→ **Texte**:

4) La défenderesse est-elle empêchée par préclusion de nier les conclusions de fait de la CEPPM et du CRAPM, et la Cour devrait-elle, par conséquent, faire droit à la requête pour jugement sommaire du demandeur? Subsidiairement, la Cour devrait-elle radier les paragraphes 5, 6, 8 et 9 de la défense modifiée au motif qu’ils constituent une tentative de remettre en cause ces conclusions de fait, lesquelles ont force de chose jugée?

 

 

[65]           Le demandeur sollicite aussi un jugement sommaire, total ou partiel, contre la défenderesse, sauf pour ce qui concerne la détermination des dommages-intérêts à payer, en vertu des règles 213, 216 ou 218 des Règles de la Cour fédérale, au motif que les actes de procédure de la défenderesse allèguent certains faits à l’égard desquels la CEPPM et le CRAPM ont déjà tiré des conclusions de fait, et que la défenderesse tente donc de remettre en cause ces conclusions de fait, lesquelles ont force de chose jugée. Subsidiairement, le demandeur a demandé à la Cour de radier les paragraphes 5, 6, 8 et 9 de la défense modifiée, en vertu de la règle 221.

 

[66]           Étant donné les conclusions que j’ai tirées plus haut, il ne sera pas nécessaire d’examiner en profondeur les arguments des parties. Qu’il suffise de dire que le demandeur n’a pas réussi à établir les éléments nécessaires pour obtenir un jugement sommaire. En somme, le demandeur soutient qu’il n’y a aucune question à trancher au procès à part le montant des dommages-intérêts à payer. Pourtant, dans sa réponse à la requête pour jugement sommaire de la défenderesse, le demandeur insiste pour dire que la défenderesse s’appuie sur des faits vigoureusement contestés, ce qui soulève des questions dont la résolution exigera l’instruction d’un procès, puisque les intérêts de la justice ne seraient pas aussi bien servis si les questions de fait importantes soulevées par la défenderesse étaient tranchées selon le mode accéléré que suppose une requête pour jugement sommaire. Malheureusement, le demandeur ne peut pas gagner sur les deux tableaux.

→ **Consigne A**: D'après le texte, en vertu de quelle règle le demandeur a-t-il demandé, à titre subsidiaire, la radiation des paragraphes 5, 6, 8 et 9 de la défense modifiée ?
→ **Consigne B**: Extrayez du texte le passage qui va de « [65]           Le demandeur » jusqu'à « la règle 221. » inclusivement.

→ **Données fournies**:
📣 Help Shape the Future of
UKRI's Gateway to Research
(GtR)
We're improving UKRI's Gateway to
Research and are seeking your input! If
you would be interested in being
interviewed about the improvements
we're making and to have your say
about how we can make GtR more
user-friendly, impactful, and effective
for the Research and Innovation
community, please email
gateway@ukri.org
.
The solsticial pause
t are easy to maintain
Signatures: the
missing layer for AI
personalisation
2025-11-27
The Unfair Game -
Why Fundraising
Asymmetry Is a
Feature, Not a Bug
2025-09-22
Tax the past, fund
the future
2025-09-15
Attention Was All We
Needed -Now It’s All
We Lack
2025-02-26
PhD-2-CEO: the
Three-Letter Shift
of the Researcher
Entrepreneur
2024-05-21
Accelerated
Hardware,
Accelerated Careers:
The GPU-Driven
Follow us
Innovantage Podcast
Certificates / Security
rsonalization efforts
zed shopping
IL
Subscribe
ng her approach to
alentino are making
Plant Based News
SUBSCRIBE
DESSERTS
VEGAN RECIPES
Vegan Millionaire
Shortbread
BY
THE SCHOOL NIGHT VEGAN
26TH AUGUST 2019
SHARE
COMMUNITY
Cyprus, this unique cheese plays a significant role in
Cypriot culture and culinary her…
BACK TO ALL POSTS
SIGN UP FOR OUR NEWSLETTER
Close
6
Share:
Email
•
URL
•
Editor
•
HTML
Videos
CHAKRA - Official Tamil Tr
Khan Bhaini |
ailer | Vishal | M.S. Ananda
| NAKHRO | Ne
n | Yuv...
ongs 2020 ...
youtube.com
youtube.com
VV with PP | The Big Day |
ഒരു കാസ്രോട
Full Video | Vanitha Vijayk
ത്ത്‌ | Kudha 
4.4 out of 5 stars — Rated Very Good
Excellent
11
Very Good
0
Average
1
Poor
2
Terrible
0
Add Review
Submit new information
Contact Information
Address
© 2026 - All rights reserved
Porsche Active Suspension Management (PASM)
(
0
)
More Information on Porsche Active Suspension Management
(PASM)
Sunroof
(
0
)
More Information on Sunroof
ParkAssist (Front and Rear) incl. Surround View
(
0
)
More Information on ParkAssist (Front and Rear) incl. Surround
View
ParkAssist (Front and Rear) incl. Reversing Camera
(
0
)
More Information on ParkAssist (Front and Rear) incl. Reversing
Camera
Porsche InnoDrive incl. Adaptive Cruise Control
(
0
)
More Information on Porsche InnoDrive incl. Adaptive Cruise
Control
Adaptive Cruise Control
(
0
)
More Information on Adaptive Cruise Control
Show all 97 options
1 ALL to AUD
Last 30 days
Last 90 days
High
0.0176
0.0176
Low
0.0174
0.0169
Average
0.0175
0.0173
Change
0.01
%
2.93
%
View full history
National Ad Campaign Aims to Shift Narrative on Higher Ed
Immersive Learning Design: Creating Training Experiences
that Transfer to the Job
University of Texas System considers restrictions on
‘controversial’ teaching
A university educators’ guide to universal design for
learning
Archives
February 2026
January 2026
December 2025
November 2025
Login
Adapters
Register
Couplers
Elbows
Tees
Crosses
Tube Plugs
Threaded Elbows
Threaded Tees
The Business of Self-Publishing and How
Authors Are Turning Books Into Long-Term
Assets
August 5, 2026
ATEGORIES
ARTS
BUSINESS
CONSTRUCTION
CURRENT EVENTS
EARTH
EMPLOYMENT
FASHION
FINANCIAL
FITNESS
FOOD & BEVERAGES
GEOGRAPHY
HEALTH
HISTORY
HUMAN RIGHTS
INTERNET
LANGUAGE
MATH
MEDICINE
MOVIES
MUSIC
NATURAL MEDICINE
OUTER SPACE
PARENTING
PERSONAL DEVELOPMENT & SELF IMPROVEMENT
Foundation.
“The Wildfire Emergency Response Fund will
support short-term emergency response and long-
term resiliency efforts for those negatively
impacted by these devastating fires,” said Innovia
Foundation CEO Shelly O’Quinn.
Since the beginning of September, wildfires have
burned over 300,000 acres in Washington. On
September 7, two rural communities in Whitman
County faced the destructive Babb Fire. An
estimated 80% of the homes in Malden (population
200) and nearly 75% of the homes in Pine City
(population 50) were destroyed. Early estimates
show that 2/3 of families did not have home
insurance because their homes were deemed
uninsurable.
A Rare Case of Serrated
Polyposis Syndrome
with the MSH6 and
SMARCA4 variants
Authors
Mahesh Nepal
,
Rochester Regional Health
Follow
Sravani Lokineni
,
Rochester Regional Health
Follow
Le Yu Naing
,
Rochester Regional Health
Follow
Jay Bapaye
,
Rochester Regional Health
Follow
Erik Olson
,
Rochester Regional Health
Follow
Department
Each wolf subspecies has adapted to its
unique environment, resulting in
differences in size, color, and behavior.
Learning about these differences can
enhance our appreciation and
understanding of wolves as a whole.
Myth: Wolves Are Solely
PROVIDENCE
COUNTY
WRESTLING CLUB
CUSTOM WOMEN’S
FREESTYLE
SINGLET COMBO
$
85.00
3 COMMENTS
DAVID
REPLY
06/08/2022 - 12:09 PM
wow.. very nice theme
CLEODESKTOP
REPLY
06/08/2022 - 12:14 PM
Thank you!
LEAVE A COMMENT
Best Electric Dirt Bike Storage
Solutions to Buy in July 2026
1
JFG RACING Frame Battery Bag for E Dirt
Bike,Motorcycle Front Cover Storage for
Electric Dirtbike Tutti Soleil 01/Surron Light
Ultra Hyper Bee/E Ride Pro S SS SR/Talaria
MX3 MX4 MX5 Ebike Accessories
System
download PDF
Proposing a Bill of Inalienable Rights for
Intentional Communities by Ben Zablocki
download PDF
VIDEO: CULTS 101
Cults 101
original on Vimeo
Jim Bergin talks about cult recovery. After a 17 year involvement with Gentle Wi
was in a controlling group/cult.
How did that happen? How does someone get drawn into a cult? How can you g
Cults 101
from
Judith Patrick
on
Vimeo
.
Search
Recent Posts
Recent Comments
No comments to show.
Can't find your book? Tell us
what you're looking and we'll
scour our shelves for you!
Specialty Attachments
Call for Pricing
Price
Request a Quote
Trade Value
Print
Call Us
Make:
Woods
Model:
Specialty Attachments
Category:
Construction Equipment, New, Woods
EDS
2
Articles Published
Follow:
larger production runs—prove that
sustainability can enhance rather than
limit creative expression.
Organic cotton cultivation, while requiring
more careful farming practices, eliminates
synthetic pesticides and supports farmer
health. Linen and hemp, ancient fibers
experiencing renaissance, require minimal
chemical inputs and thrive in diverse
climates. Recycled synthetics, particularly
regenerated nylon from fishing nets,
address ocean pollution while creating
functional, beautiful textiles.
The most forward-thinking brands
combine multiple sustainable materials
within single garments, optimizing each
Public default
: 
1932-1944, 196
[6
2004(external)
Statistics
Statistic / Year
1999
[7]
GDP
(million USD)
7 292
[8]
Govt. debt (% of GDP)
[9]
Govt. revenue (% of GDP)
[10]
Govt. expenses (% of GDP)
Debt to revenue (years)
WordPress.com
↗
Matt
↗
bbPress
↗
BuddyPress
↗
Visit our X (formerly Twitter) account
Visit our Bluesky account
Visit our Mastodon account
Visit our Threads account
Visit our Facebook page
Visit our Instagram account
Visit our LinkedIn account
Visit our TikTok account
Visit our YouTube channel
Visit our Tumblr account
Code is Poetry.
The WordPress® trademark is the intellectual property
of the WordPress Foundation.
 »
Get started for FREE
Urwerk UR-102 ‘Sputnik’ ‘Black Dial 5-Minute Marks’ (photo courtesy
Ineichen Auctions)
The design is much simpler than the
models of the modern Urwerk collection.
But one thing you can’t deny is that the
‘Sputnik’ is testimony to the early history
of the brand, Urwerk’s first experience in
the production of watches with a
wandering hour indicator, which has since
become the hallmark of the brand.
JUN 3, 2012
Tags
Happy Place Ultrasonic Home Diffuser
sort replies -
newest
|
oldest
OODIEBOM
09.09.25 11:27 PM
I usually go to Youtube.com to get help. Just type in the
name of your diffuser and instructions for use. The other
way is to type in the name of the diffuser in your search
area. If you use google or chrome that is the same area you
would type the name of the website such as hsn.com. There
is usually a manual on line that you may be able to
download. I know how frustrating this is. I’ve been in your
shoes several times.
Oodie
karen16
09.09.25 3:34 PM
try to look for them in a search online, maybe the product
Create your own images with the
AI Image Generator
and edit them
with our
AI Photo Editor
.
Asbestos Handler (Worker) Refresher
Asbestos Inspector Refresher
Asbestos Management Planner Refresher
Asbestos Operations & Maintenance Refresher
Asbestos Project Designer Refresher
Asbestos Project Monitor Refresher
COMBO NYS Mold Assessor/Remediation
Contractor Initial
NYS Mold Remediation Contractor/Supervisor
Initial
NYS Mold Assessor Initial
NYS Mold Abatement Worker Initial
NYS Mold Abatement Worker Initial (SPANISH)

→ **Solution détaillée A**: En vertu de la règle 221.

→ **Solution détaillée B**:
[65]           Le demandeur sollicite aussi un jugement sommaire, total ou partiel, contre la défenderesse, sauf pour ce qui concerne la détermination des dommages-intérêts à payer, en vertu des règles 213, 216 ou 218 des Règles de la Cour fédérale, au motif que les actes de procédure de la défenderesse allèguent certains faits à l’égard desquels la CEPPM et le CRAPM ont déjà tiré des conclusions de fait, et que la défenderesse tente donc de remettre en cause ces conclusions de fait, lesquelles ont force de chose jugée. Subsidiairement, le demandeur a demandé à la Cour de radier les paragraphes 5, 6, 8 et 9 de la défense modifiée, en vertu de la règle 221.